Abstract Detail

Nº613/608 - Seed structure in Bennettites morieri (Bennettitales) and its implications
Format: ORAL
Authors
Peter R. Crane1,2, Kaj Raunsgaard Pedersen4, Else Marie Friis3,4
Affiliations
1 Oak Spring Garden Foundation, 1776 Loughborough Lane, Upperville, VA 20184, USA 2 Yale School of the Environment, New Haven, CT 06511, USA 3 Department of Palaeobiology, Swedish Museum of Natural History, Box 50007, SE-104 05 Stockholm, Sweden 4 Department of Geoscience, University of Aarhus, Aarhus, Denmark
Abstract
Understanding the structure of bennettitalean seeds is important so they can be compared with those of other seed plants, but their interpretation has been controversial for more than a century.

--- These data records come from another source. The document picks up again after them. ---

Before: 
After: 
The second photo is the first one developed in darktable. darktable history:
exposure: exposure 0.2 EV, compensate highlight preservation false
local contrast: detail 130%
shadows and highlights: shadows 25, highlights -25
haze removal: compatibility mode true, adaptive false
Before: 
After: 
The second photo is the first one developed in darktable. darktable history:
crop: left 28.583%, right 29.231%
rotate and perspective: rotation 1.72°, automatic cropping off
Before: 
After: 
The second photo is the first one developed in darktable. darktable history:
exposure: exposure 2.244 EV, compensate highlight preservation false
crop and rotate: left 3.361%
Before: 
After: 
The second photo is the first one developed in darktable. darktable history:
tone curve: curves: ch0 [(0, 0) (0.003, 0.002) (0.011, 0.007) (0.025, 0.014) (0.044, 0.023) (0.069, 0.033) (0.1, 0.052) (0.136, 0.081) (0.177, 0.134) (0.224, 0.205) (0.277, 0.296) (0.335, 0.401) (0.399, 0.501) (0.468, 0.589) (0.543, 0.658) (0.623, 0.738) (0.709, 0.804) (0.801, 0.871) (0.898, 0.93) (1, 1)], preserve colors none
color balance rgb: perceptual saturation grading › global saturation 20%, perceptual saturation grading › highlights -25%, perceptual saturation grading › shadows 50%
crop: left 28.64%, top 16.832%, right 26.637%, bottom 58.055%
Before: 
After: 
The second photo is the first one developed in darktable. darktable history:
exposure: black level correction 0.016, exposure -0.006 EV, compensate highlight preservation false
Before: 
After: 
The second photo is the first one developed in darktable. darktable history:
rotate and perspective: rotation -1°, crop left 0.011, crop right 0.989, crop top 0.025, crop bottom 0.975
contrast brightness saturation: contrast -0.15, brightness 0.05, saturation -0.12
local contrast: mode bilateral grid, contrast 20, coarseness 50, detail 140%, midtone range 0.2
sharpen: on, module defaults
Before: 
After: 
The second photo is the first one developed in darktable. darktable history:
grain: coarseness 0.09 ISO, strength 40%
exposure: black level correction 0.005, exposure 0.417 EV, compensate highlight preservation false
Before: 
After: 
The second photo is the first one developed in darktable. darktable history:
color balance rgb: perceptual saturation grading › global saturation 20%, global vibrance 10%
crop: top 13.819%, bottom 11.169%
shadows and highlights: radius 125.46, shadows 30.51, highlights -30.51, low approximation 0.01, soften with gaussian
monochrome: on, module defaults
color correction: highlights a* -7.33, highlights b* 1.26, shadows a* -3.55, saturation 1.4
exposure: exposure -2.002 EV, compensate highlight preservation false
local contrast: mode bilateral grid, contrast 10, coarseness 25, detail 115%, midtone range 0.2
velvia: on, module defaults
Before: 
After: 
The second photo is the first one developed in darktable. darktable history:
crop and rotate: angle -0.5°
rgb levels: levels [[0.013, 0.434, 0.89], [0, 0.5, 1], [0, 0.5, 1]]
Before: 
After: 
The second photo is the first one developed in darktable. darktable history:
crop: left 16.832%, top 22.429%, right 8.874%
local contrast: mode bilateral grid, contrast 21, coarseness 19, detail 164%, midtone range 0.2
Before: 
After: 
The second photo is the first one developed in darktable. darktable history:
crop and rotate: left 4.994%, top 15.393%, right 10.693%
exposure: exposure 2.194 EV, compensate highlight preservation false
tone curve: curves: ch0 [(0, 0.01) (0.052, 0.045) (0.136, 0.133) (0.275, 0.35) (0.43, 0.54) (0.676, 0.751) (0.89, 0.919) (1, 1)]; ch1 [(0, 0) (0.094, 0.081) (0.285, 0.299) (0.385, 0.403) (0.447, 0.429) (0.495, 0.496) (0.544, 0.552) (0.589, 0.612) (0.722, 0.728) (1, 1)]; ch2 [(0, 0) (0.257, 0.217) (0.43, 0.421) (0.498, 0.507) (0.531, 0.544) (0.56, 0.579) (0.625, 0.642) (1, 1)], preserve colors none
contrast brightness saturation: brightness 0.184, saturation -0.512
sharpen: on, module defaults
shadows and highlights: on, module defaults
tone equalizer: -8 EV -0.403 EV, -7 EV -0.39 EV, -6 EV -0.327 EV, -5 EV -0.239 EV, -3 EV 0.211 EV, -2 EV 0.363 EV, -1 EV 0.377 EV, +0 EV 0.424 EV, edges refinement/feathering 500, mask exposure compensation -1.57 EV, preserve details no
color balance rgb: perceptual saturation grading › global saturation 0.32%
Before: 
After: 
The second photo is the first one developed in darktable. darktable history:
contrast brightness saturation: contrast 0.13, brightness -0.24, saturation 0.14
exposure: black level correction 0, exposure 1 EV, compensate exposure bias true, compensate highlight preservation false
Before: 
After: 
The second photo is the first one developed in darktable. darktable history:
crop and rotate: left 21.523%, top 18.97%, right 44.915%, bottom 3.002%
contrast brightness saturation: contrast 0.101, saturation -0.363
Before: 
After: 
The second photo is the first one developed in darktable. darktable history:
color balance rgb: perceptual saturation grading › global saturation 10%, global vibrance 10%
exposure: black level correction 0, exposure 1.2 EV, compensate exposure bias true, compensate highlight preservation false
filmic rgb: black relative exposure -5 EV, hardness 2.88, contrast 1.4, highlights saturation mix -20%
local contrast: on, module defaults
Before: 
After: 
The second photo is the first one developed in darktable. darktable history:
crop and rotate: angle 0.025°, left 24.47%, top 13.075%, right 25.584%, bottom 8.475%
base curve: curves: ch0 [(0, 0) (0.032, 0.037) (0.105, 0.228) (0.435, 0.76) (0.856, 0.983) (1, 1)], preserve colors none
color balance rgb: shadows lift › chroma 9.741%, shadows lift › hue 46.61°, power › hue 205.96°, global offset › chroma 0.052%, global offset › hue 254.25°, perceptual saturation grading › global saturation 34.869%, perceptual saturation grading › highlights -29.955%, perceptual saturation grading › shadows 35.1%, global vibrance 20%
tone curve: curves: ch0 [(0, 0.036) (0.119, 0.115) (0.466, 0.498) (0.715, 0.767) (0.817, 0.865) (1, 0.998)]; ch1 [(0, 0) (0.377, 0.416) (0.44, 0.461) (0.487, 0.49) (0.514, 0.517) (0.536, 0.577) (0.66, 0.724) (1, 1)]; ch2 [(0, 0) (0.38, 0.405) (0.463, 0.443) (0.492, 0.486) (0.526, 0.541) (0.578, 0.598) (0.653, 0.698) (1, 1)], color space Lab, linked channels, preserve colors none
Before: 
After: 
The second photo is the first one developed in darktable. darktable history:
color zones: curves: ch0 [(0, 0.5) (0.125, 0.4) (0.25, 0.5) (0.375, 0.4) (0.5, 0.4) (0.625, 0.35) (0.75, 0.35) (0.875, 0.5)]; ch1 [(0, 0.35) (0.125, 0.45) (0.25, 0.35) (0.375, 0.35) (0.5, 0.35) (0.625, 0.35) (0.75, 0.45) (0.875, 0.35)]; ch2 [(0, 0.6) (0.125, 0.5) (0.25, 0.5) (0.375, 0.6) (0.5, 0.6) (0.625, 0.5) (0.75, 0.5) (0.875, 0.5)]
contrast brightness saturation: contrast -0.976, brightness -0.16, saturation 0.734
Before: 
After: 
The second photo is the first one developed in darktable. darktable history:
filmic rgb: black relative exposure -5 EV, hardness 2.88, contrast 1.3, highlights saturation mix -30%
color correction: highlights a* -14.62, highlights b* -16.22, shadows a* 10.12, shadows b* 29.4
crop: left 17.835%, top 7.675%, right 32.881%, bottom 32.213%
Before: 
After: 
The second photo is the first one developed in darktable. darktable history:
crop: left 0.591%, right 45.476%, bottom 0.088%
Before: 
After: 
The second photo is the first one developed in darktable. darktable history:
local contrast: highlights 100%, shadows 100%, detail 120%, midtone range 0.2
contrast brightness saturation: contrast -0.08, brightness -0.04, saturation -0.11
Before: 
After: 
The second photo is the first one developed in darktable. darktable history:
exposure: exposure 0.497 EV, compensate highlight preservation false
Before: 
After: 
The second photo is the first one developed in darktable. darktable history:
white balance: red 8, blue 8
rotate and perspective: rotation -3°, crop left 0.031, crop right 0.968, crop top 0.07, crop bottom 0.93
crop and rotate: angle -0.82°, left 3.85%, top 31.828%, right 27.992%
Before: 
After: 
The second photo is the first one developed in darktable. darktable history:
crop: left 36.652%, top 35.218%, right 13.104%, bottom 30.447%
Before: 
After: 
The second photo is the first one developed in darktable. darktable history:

A key question is whether or not the integument is surrounded by an envelope, as in seeds of Gnetales and Erdtmanithecales, and hence whether the seeds are, or are not, chlamydospermous. Resolving this question, even in well preserved material, is difficult because the seeds are small and tightly packed in a mass of interseminal scales causing different tissue layers to adhere closely together. Non-destructive reinvestigation of exceptionally well-preserved permineralized seeds of Bennettites morieri using three dimensional visualization by synchrotron radiation X-ray tomographic microscopy (SRXTM) indicates the presence of an envelope, as well as two distinctive features seen in several dispersed fossil chlamydospermous seeds; i) closure of the micropyle by radial expansion of the cells of the inner epidermis of the micropylar tube (as also occurs in extant Gnetum gnemon, extinct Protoephedrites and extinct Williamsonia); and, ii) the presence of distinctively angled and radially aligned cells in the apical portion of the envelope (not easily seen in some other permineralized bennettitalean ovules). These results support the hypothesis that Bennettitales, Erdtmanithecales and Gnetales are closely related, and suggest that the ovulate ‘flowers’ of Bennettitales are multiaxial compound heads.